#### What the task requires:
Lift out each line of the data that holds "Einfamilienhaus".

━━ Entries shown

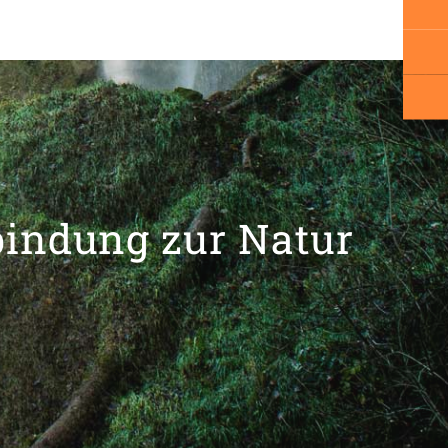
bindung zur Natur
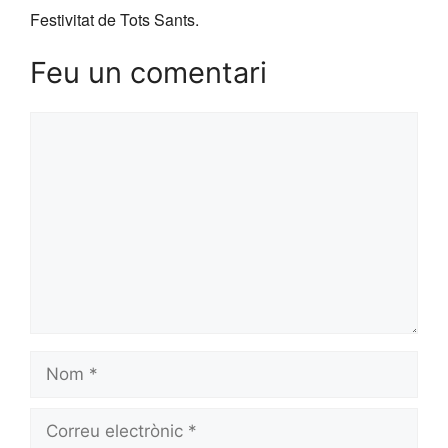
Festivitat de Tots Sants.
Feu un comentari
Comentari
Nom
Correu
electrònic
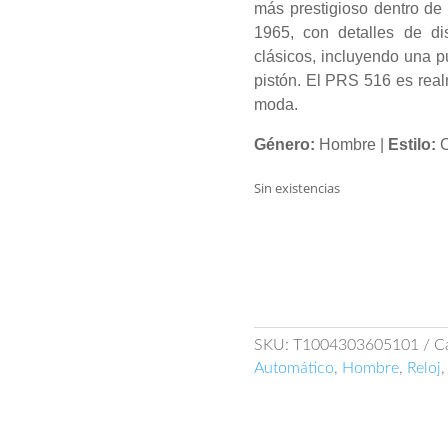
más prestigioso dentro de 
1965, con detalles de di
clásicos, incluyendo una 
pistón. El PRS 516 es rea
moda.
Género:
Hombre |
Estilo:
C
Sin existencias
SKU:
T1004303605101
C
Automático
,
Hombre
,
Reloj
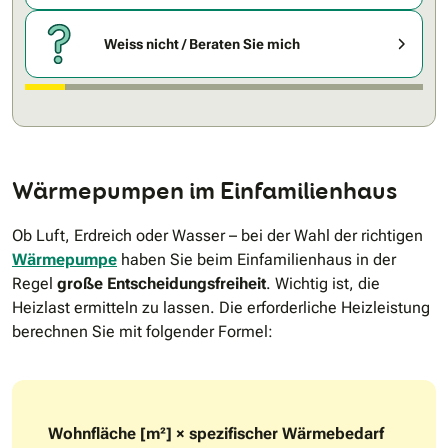
Weiss nicht / Beraten Sie mich
Wärmepumpen im Einfamilienhaus
Ob Luft, Erdreich oder Wasser – bei der Wahl der richtigen
Wärmepumpe
haben Sie beim Einfamilienhaus in der
Regel
große Entscheidungsfreiheit
. Wichtig ist, die
Heizlast ermitteln zu lassen. Die erforderliche Heizleistung
berechnen Sie mit folgender Formel:
Wohnfläche [m²] × spezifischer Wärmebedarf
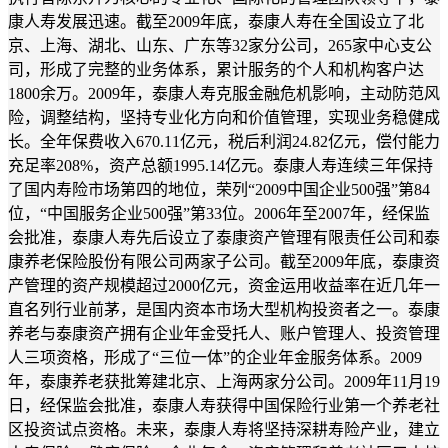
康人寿发展迅速。截至2009年底，泰康人寿在全国设立了北
京、上海、湖北、山东、广东等32家分公司，265家中心支公
司，形成了完整的业务体系，累计服务的个人和机构客户达
1800余万。2009年，泰康人寿克服金融危机影响，主动防范风
险，调整结构，坚持专业化方向和价值管理，实现业务稳健成
长。全年保费收入670.11亿元，税后利润24.82亿元，偿付能力
充足率208%，资产总额1995.14亿元。泰康人寿连续三年保持
了国内寿险市场第四的地位，荣列“2009中国企业500强”第84
位，“中国服务企业500强”第33位。2006年至2007年，经保监
会批准，泰康人寿先后设立了泰康资产管理有限责任公司和泰
康养老保险股份有限公司两家子公司。截至2009年底，泰康资
产管理的资产规模超过2000亿元，资金运用收益率在近几年一
直名列行业前茅，是国内资本市场大型机构投资者之一。泰康
养老与泰康资产拥有企业年金受托人、账户管理人、投资管理
人三项资格，形成了“三位一体”的企业年金服务体系。2009
年，泰康养老获批筹建北京、上海两家分公司。2009年11月19
日，经保监会批准，泰康人寿获得中国保险行业第一个养老社
区投资试点资格。未来，泰康人寿将坚持深耕寿险产业，建立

━━━━

#### Worked solution:
Wärmepumpen im Einfamilienhaus
haben Sie beim Einfamilienhaus in der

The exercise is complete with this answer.